EXERCISE INSTRUCTIONS:
Copy, in full, each line of the material that holds the word "adalah".

ENTRIES PROVIDED:
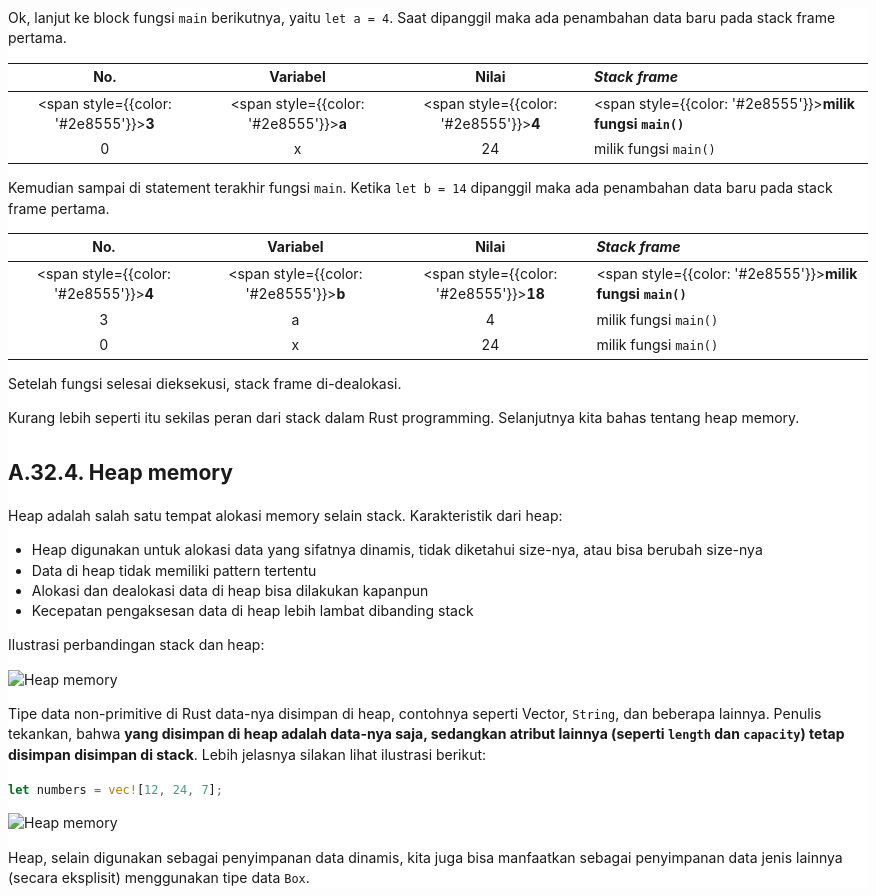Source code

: Ok, lanjut ke block fungsi `main` berikutnya, yaitu `let a = 4`. Saat dipanggil maka ada penambahan data baru pada stack frame pertama.

| No. | Variabel | Nilai | *Stack frame* |
|:-:|:-:|:-:|:-|
| <span style={{color: '#2e8555'}}>**3**</span> | <span style={{color: '#2e8555'}}>**a**</span> | <span style={{color: '#2e8555'}}>**4**</span> | <span style={{color: '#2e8555'}}>**milik fungsi `main()`**</span> |
| 0 | x | 24 | milik fungsi `main()` |

Kemudian sampai di statement terakhir fungsi `main`. Ketika `let b = 14` dipanggil maka ada penambahan data baru pada stack frame pertama.

| No. | Variabel | Nilai | *Stack frame* |
|:-:|:-:|:-:|:-|
| <span style={{color: '#2e8555'}}>**4**</span> | <span style={{color: '#2e8555'}}>**b**</span> | <span style={{color: '#2e8555'}}>**18**</span> | <span style={{color: '#2e8555'}}>**milik fungsi `main()`**</span> |
| 3 | a | 4 | milik fungsi `main()` |
| 0 | x | 24 | milik fungsi `main()` |

Setelah fungsi selesai dieksekusi, stack frame di-dealokasi.

Kurang lebih seperti itu sekilas peran dari stack dalam Rust programming. Selanjutnya kita bahas tentang heap memory.

## A.32.4. Heap memory

Heap adalah salah satu tempat alokasi memory selain stack. Karakteristik dari heap:

- Heap digunakan untuk alokasi data yang sifatnya dinamis, tidak diketahui size-nya, atau bisa berubah size-nya
- Data di heap tidak memiliki pattern tertentu
- Alokasi dan dealokasi data di heap bisa dilakukan kapanpun
- Kecepatan pengaksesan data di heap lebih lambat dibanding stack

Ilustrasi perbandingan stack dan heap:

![Heap memory](img/basic-memory-management-3.png)

Tipe data non-primitive di Rust data-nya disimpan di heap, contohnya seperti Vector, `String`, dan beberapa lainnya. Penulis tekankan, bahwa **yang disimpan di heap adalah data-nya saja, sedangkan atribut lainnya (seperti `length` dan `capacity`) tetap disimpan disimpan di stack**. Lebih jelasnya silakan lihat ilustrasi berikut:

```rust
let numbers = vec![12, 24, 7];
```

![Heap memory](img/basic-memory-management-4.png)

Heap, selain digunakan sebagai penyimpanan data dinamis, kita juga bisa manfaatkan sebagai penyimpanan data jenis lainnya (secara eksplisit) menggunakan tipe data `Box`.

WRITTEN REPLY:
Heap adalah salah satu tempat alokasi memory selain stack. Karakteristik dari heap:
Tipe data non-primitive di Rust data-nya disimpan di heap, contohnya seperti Vector, `String`, dan beberapa lainnya. Penulis tekankan, bahwa **yang disimpan di heap adalah data-nya saja, sedangkan atribut lainnya (seperti `length` dan `capacity`) tetap disimpan disimpan di stack**. Lebih jelasnya silakan lihat ilustrasi berikut:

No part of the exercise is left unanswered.